Case 5 enum Test {case enum1 (t1: Int, t2: Int8, t3: Int, t4: String) case enum2 (t1: Int8, t2: Int, t3: Int16, t4: Int, t5, Int8, t6: String)} Aligned on the first 8 8,8,8,16,1,8,16 = = > 1,8,2,8,1,16 = = > 8,8,2,8,1,16 = = > 8,8,8,8,1,16 = = > 8,8,8,8,8,16 maximum enum2 to 56 Since the first entry t1 of Enum2 is expanded, the system will try to store the type of the 8th byte to determine whether the 8th byte is invalid in other cases or if the 8th byte of Enum1 is found to be inappropriate to store T1. Then the system will try to store the type of the 24th byte after getting the second entry T3 of Enum2 If byte 17 to 24 of Enum1 is not suitable to store T3, the system will try to determine whether byte 40 is invalid or extended in other cases by storage type of byte 40 Var b = test. enum2(T1:1, T2:2, T3:3, T4:4, T5:5,t6: "1"), we construct view of memory b b 01 00 00 00 00 00 00 00 02 00 00 00 00 00 00 00 03 00 00 00 00 00 00 00 04 00 00 00 00 00 00 00 05 00 31 00 00 00 00 00 00 00 00 00 00 00 00 00 00 00 00 00 00 00 00 E1 01 00 00 00 00 00 00 00 we according to 8 8 8 8 8 16 1 00 00 00 00 00 00 00 00 00 00 00 00 01 t1 = 1 00 00 00 00 00 00 00 00 02 T2 = 2 00 00 00 00 00 00 00 00 00 00 00 00 03 T3 = 3 00 00 00 00 00 00 00 00 00 00 00 00 00 00 04 T4 = 4 00 00 00 00 00 05 t5 = 5 31 00 00 00 00 00 00 00 00 00 00 00 00 00 00 E1 T6 = 1 01 is a case typeCopy the code

4 summarizes

Byte alignment:

The total number of bytes used by the first n−1 parameter must be the smallest positive multiple of the number of bytes used by the NTH parameter (if the number of bytes used is greater than 8, take 8 as the dividend)

Enumeration size of associated values:

After byte alignment, the largest byte Max is taken.
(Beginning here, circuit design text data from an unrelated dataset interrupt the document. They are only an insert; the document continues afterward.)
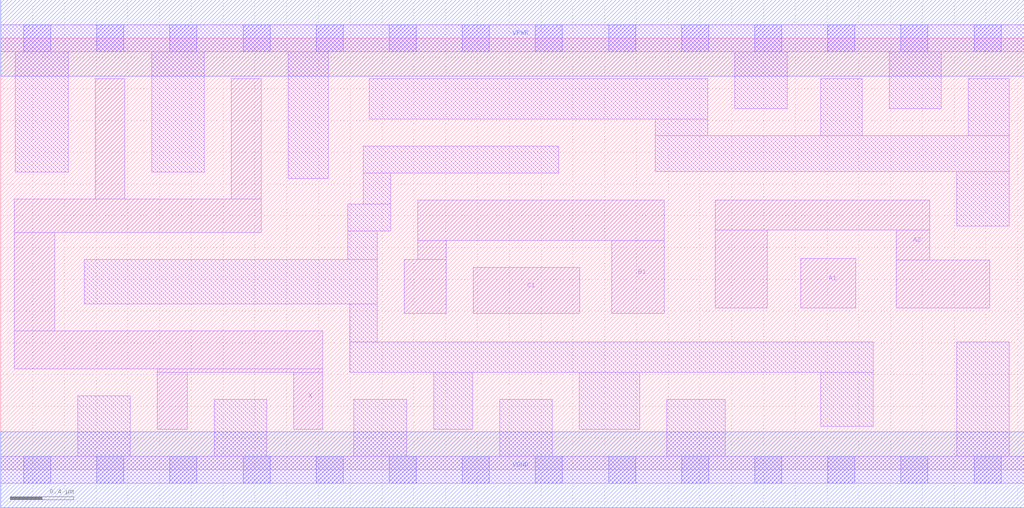
<source format=lef>
# Copyright 2020 The SkyWater PDK Authors
#
# Licensed under the Apache License, Version 2.0 (the "License");
# you may not use this file except in compliance with the License.
# You may obtain a copy of the License at
#
#     https://www.apache.org/licenses/LICENSE-2.0
#
# Unless required by applicable law or agreed to in writing, software
# distributed under the License is distributed on an "AS IS" BASIS,
# WITHOUT WARRANTIES OR CONDITIONS OF ANY KIND, either express or implied.
# See the License for the specific language governing permissions and
# limitations under the License.
#
# SPDX-License-Identifier: Apache-2.0

VERSION 5.7 ;
  NOWIREEXTENSIONATPIN ON ;
  DIVIDERCHAR "/" ;
  BUSBITCHARS "[]" ;
UNITS
  DATABASE MICRONS 200 ;
END UNITS
MACRO sky130_fd_sc_hd__a211o_4
  CLASS CORE ;
  FOREIGN sky130_fd_sc_hd__a211o_4 ;
  ORIGIN  0.000000  0.000000 ;
  SIZE  6.440000 BY  2.720000 ;
  SYMMETRY X Y R90 ;
  SITE unithd ;
  PIN A1
    ANTENNAGATEAREA  0.495000 ;
    DIRECTION INPUT ;
    USE SIGNAL ;
    PORT
      LAYER li1 ;
        RECT 5.035000 1.020000 5.380000 1.330000 ;
    END
  END A1
  PIN A2
    ANTENNAGATEAREA  0.495000 ;
    DIRECTION INPUT ;
    USE SIGNAL ;
    PORT
      LAYER li1 ;
        RECT 4.495000 1.020000 4.825000 1.510000 ;
        RECT 4.495000 1.510000 5.845000 1.700000 ;
        RECT 5.635000 1.020000 6.225000 1.320000 ;
        RECT 5.635000 1.320000 5.845000 1.510000 ;
    END
  END A2
  PIN B1
    ANTENNAGATEAREA  0.495000 ;
    DIRECTION INPUT ;
    USE SIGNAL ;
    PORT
      LAYER li1 ;
        RECT 2.540000 0.985000 2.805000 1.325000 ;
        RECT 2.625000 1.325000 2.805000 1.445000 ;
        RECT 2.625000 1.445000 4.175000 1.700000 ;
        RECT 3.845000 0.985000 4.175000 1.445000 ;
    END
  END B1
  PIN C1
    ANTENNAGATEAREA  0.495000 ;
    DIRECTION INPUT ;
    USE SIGNAL ;
    PORT
      LAYER li1 ;
        RECT 2.975000 0.985000 3.645000 1.275000 ;
    END
  END C1
  PIN X
    ANTENNADIFFAREA  0.933750 ;
    DIRECTION OUTPUT ;
    USE SIGNAL ;
    PORT
      LAYER li1 ;
        RECT 0.085000 0.635000 2.025000 0.875000 ;
        RECT 0.085000 0.875000 0.340000 1.495000 ;
        RECT 0.085000 1.495000 1.640000 1.705000 ;
        RECT 0.595000 1.705000 0.780000 2.465000 ;
        RECT 0.985000 0.255000 1.175000 0.615000 ;
        RECT 0.985000 0.615000 2.025000 0.635000 ;
        RECT 1.450000 1.705000 1.640000 2.465000 ;
        RECT 1.845000 0.255000 2.025000 0.615000 ;
    END
  END X
  PIN VGND
    DIRECTION INOUT ;
    SHAPE ABUTMENT ;
    USE GROUND ;
    PORT
      LAYER met1 ;
        RECT 0.000000 -0.240000 6.440000 0.240000 ;
    END
  END VGND
  PIN VPWR
    DIRECTION INOUT ;
    SHAPE ABUTMENT ;
    USE POWER ;
    PORT
      LAYER met1 ;
        RECT 0.000000 2.480000 6.440000 2.960000 ;
    END
  END VPWR
  OBS
    LAYER li1 ;
      RECT 0.000000 -0.085000 6.440000 0.085000 ;
      RECT 0.000000  2.635000 6.440000 2.805000 ;
      RECT 0.090000  1.875000 0.425000 2.635000 ;
      RECT 0.485000  0.085000 0.815000 0.465000 ;
      RECT 0.525000  1.045000 2.370000 1.325000 ;
      RECT 0.950000  1.875000 1.280000 2.635000 ;
      RECT 1.345000  0.085000 1.675000 0.445000 ;
      RECT 1.810000  1.835000 2.060000 2.635000 ;
      RECT 2.185000  1.325000 2.370000 1.505000 ;
      RECT 2.185000  1.505000 2.455000 1.675000 ;
      RECT 2.195000  0.615000 5.490000 0.805000 ;
      RECT 2.195000  0.805000 2.370000 1.045000 ;
      RECT 2.220000  0.085000 2.555000 0.445000 ;
      RECT 2.280000  1.675000 2.455000 1.870000 ;
      RECT 2.280000  1.870000 3.510000 2.040000 ;
      RECT 2.320000  2.210000 4.450000 2.465000 ;
      RECT 2.725000  0.255000 2.970000 0.615000 ;
      RECT 3.140000  0.085000 3.470000 0.445000 ;
      RECT 3.640000  0.255000 4.020000 0.615000 ;
      RECT 4.120000  1.880000 6.345000 2.105000 ;
      RECT 4.120000  2.105000 4.450000 2.210000 ;
      RECT 4.190000  0.085000 4.560000 0.445000 ;
      RECT 4.620000  2.275000 4.950000 2.635000 ;
      RECT 5.160000  0.275000 5.490000 0.615000 ;
      RECT 5.160000  2.105000 5.420000 2.465000 ;
      RECT 5.590000  2.275000 5.920000 2.635000 ;
      RECT 6.015000  0.085000 6.345000 0.805000 ;
      RECT 6.015000  1.535000 6.345000 1.880000 ;
      RECT 6.090000  2.105000 6.345000 2.465000 ;
    LAYER mcon ;
      RECT 0.145000 -0.085000 0.315000 0.085000 ;
      RECT 0.145000  2.635000 0.315000 2.805000 ;
      RECT 0.605000 -0.085000 0.775000 0.085000 ;
      RECT 0.605000  2.635000 0.775000 2.805000 ;
      RECT 1.065000 -0.085000 1.235000 0.085000 ;
      RECT 1.065000  2.635000 1.235000 2.805000 ;
      RECT 1.525000 -0.085000 1.695000 0.085000 ;
      RECT 1.525000  2.635000 1.695000 2.805000 ;
      RECT 1.985000 -0.085000 2.155000 0.085000 ;
      RECT 1.985000  2.635000 2.155000 2.805000 ;
      RECT 2.445000 -0.085000 2.615000 0.085000 ;
      RECT 2.445000  2.635000 2.615000 2.805000 ;
      RECT 2.905000 -0.085000 3.075000 0.085000 ;
      RECT 2.905000  2.635000 3.075000 2.805000 ;
      RECT 3.365000 -0.085000 3.535000 0.085000 ;
      RECT 3.365000  2.635000 3.535000 2.805000 ;
      RECT 3.825000 -0.085000 3.995000 0.085000 ;
      RECT 3.825000  2.635000 3.995000 2.805000 ;
      RECT 4.285000 -0.085000 4.455000 0.085000 ;
      RECT 4.285000  2.635000 4.455000 2.805000 ;
      RECT 4.745000 -0.085000 4.915000 0.085000 ;
      RECT 4.745000  2.635000 4.915000 2.805000 ;
      RECT 5.205000 -0.085000 5.375000 0.085000 ;
      RECT 5.205000  2.635000 5.375000 2.805000 ;
      RECT 5.665000 -0.085000 5.835000 0.085000 ;
      RECT 5.665000  2.635000 5.835000 2.805000 ;
      RECT 6.125000 -0.085000 6.295000 0.085000 ;
      RECT 6.125000  2.635000 6.295000 2.805000 ;
  END
END sky130_fd_sc_hd__a211o_4
END LIBRARY

</source>
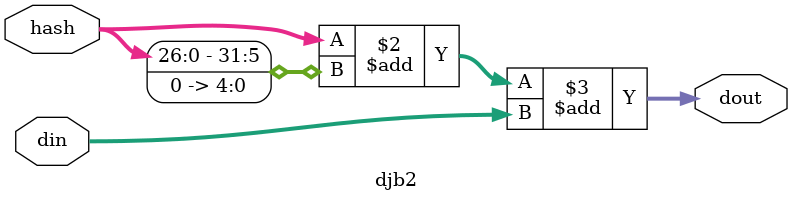
<source format=v>
`timescale 1ns / 1ps


module djb2(
hash,din,dout
    );
    input [7:0] din;
    input [31:0] hash;
    output [31:0] dout;
    assign dout=hash+(hash<<5)+din;
endmodule


</source>
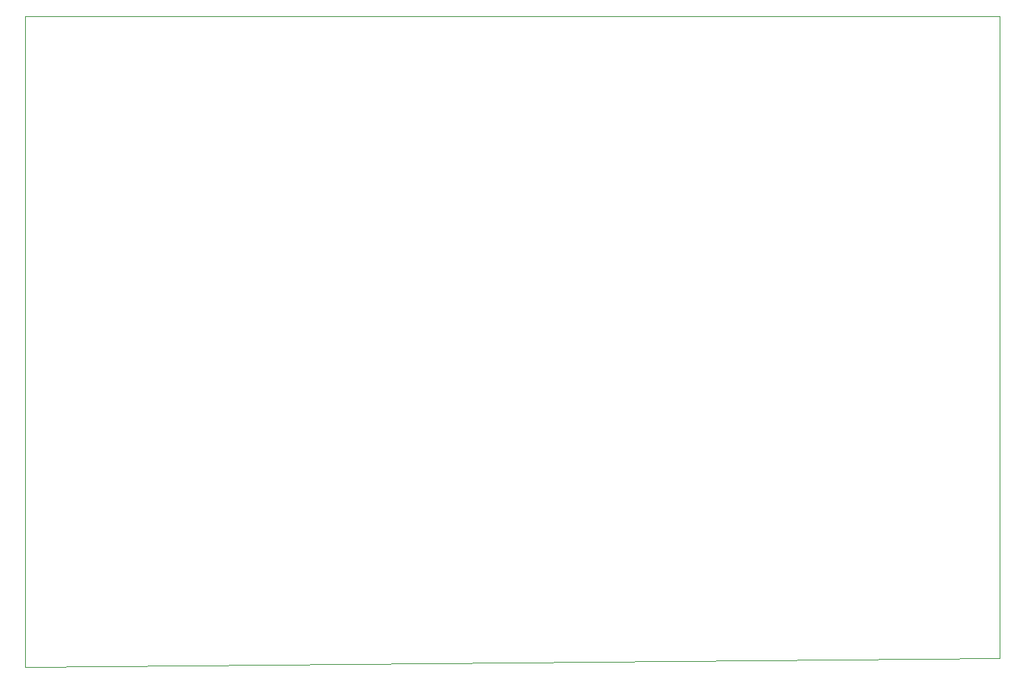
<source format=gbr>
%TF.GenerationSoftware,KiCad,Pcbnew,(6.0.6)*%
%TF.CreationDate,2022-07-28T15:02:35+08:00*%
%TF.ProjectId,Motor_clock,4d6f746f-725f-4636-9c6f-636b2e6b6963,rev?*%
%TF.SameCoordinates,Original*%
%TF.FileFunction,Profile,NP*%
%FSLAX46Y46*%
G04 Gerber Fmt 4.6, Leading zero omitted, Abs format (unit mm)*
G04 Created by KiCad (PCBNEW (6.0.6)) date 2022-07-28 15:02:35*
%MOMM*%
%LPD*%
G01*
G04 APERTURE LIST*
%TA.AperFunction,Profile*%
%ADD10C,0.100000*%
%TD*%
G04 APERTURE END LIST*
D10*
X221488000Y-55880000D02*
X221488000Y-129540000D01*
X221488000Y-129540000D02*
X109728000Y-130556000D01*
X109728000Y-55880000D02*
X221488000Y-55880000D01*
X109728000Y-130556000D02*
X109728000Y-55880000D01*
M02*

</source>
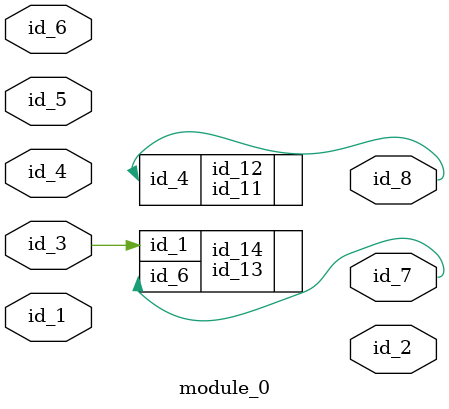
<source format=v>
module module_0 (
    id_1,
    id_2,
    id_3,
    id_4,
    id_5,
    id_6,
    id_7,
    id_8
);
  output id_8;
  output id_7;
  input id_6;
  input id_5;
  input id_4;
  input id_3;
  output id_2;
  input id_1;
  id_9 id_10 (
      .id_3(id_8 || id_4),
      .id_5(id_4),
      .id_2(id_4)
  );
  id_11 id_12 (
      .id_4(1),
      .id_4(id_8)
  );
  id_13 id_14 (
      .id_1(id_3),
      .id_6(id_7)
  );
endmodule

</source>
If it is extended, try to determine whether the last bit of all extended parameters is invalid bit or extended bit of other case items. If such a position exists, the total occupation of 1 byte can be optimized to Max, and the case type is stored in the last byte of the extension. The case type is stored in the Max +1 byte if the maximum item is not found or not expanded.